Before writing anything, find the line that contains "Structures marked on", then retype the entries below exactly from their first line through that one, without pictures.

=== Material provided ===

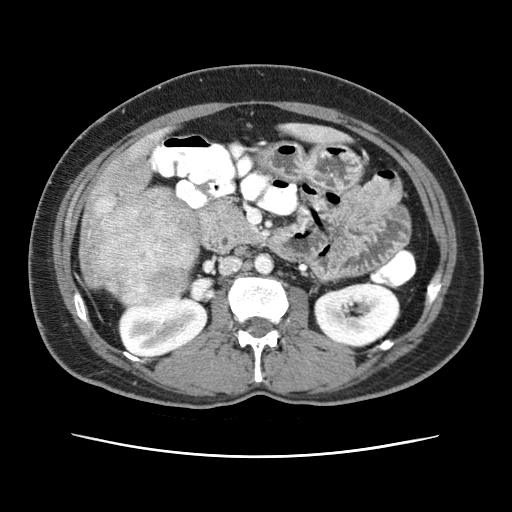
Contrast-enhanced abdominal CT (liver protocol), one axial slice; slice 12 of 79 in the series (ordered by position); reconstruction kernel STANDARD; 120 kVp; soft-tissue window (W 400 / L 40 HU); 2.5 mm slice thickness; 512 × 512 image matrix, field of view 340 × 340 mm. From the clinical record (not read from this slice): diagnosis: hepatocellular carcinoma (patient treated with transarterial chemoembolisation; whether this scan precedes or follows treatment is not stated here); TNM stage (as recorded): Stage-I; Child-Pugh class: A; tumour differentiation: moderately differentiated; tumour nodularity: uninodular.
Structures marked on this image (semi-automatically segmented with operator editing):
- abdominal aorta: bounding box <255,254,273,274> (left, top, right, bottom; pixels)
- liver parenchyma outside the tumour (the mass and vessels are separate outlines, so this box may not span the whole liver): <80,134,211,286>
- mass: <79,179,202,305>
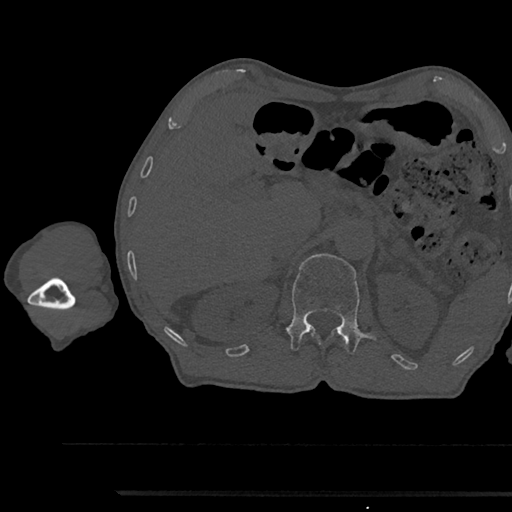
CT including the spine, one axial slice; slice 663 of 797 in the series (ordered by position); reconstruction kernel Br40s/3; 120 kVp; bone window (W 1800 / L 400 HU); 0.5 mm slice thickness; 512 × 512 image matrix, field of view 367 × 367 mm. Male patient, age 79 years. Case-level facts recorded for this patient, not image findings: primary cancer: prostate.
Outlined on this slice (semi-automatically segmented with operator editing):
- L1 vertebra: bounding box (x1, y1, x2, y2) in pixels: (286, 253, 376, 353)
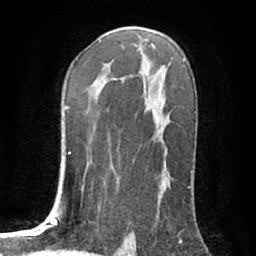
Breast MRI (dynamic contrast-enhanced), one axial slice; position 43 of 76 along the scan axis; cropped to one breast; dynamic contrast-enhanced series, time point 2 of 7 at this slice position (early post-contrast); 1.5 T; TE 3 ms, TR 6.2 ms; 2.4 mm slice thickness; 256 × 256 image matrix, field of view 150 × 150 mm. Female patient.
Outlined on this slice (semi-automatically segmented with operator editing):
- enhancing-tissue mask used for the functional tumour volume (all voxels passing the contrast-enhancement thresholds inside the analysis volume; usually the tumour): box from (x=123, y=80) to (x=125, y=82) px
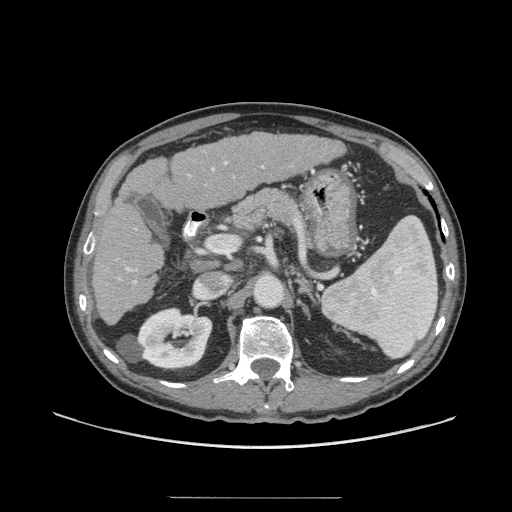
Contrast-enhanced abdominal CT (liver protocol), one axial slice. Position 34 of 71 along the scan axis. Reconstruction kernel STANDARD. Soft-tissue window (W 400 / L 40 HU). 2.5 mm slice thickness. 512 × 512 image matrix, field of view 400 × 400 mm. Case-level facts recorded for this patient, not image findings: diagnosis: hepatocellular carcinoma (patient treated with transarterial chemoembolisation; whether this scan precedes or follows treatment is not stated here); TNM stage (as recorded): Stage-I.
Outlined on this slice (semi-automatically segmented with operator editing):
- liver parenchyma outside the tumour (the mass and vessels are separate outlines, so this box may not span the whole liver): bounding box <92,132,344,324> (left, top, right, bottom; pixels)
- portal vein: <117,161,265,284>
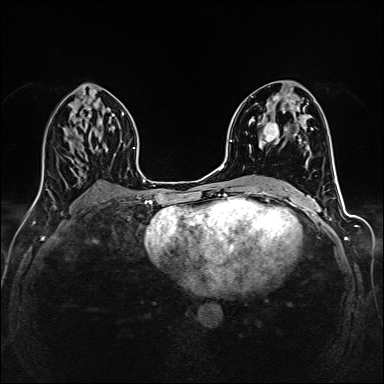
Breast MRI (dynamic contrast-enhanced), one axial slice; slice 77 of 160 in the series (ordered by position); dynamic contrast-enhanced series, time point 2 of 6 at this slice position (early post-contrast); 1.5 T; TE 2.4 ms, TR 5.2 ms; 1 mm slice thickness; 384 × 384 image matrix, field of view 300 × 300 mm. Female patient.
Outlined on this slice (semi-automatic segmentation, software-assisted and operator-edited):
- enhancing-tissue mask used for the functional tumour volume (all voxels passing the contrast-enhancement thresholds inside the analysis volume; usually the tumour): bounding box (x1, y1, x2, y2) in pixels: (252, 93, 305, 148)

===

_Response area_.
Contrast-enhanced abdominal CT (liver protocol), one axial slice; slice 12 of 79 in the series (ordered by position); reconstruction kernel STANDARD; 120 kVp; soft-tissue window (W 400 / L 40 HU); 2.5 mm slice thickness; 512 × 512 image matrix, field of view 340 × 340 mm. From the clinical record (not read from this slice): diagnosis: hepatocellular carcinoma (patient treated with transarterial chemoembolisation; whether this scan precedes or follows treatment is not stated here); TNM stage (as recorded): Stage-I; Child-Pugh class: A; tumour differentiation: moderately differentiated; tumour nodularity: uninodular.
Structures marked on this image (semi-automatically segmented with operator editing):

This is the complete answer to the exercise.